[START OF INFORMATION GIVEN]

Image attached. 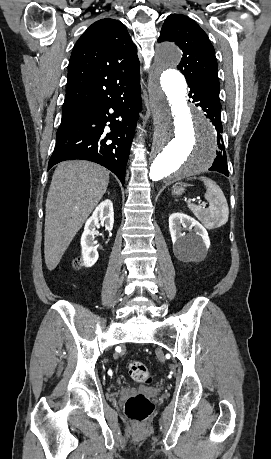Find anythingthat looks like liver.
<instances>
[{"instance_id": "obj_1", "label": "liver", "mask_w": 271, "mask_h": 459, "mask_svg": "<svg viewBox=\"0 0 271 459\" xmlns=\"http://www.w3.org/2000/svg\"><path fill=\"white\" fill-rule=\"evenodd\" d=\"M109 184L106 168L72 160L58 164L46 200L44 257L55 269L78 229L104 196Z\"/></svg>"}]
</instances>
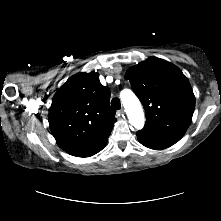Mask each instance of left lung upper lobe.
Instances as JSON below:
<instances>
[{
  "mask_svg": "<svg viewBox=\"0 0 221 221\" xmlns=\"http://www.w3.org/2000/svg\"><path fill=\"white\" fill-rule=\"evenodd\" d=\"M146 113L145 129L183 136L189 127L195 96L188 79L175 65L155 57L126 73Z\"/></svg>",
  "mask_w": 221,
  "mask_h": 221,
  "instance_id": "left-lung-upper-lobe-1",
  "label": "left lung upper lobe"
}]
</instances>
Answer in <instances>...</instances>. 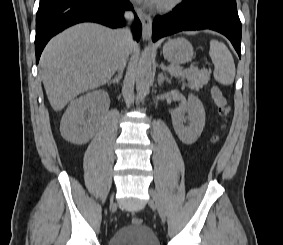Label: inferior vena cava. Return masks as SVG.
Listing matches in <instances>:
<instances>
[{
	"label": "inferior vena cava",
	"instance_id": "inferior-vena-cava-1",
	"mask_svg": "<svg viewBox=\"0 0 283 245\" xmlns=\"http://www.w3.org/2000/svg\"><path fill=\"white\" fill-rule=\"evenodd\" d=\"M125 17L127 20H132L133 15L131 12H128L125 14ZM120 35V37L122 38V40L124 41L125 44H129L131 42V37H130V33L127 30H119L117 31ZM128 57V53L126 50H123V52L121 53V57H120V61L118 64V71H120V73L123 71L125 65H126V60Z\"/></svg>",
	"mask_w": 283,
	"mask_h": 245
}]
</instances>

[END OF INFORMATION GIVEN]
[START OF INFORMATION GIVEN]

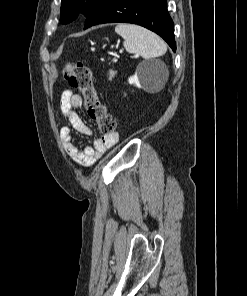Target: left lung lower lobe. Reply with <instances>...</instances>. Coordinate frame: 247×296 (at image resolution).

[END OF INFORMATION GIVEN]

STATED GOAL
List every line of the listing that contains the string "rule". Matching is case-sensitive.

WRITTEN ANSWER
[{"instance_id": "obj_1", "label": "liver", "mask_w": 271, "mask_h": 459, "mask_svg": "<svg viewBox=\"0 0 271 459\" xmlns=\"http://www.w3.org/2000/svg\"><path fill=\"white\" fill-rule=\"evenodd\" d=\"M109 184L106 168L72 160L58 164L46 200L44 257L55 269L78 229L104 196Z\"/></svg>"}]
  "mask_svg": "<svg viewBox=\"0 0 221 221\" xmlns=\"http://www.w3.org/2000/svg\"><path fill=\"white\" fill-rule=\"evenodd\" d=\"M146 113L145 129L183 136L189 127L195 96L188 79L175 65L155 57L126 73Z\"/></svg>",
	"mask_svg": "<svg viewBox=\"0 0 283 245\" xmlns=\"http://www.w3.org/2000/svg\"><path fill=\"white\" fill-rule=\"evenodd\" d=\"M125 17L127 20H132L133 15L131 12H128L125 14ZM120 35V37L122 38V40L124 41L125 44H129L131 42V37H130V33L127 30H119L117 31ZM128 57V53L126 50H123V52L121 53V57H120V61L118 64V71H120V73L123 71L125 65H126V60Z\"/></svg>",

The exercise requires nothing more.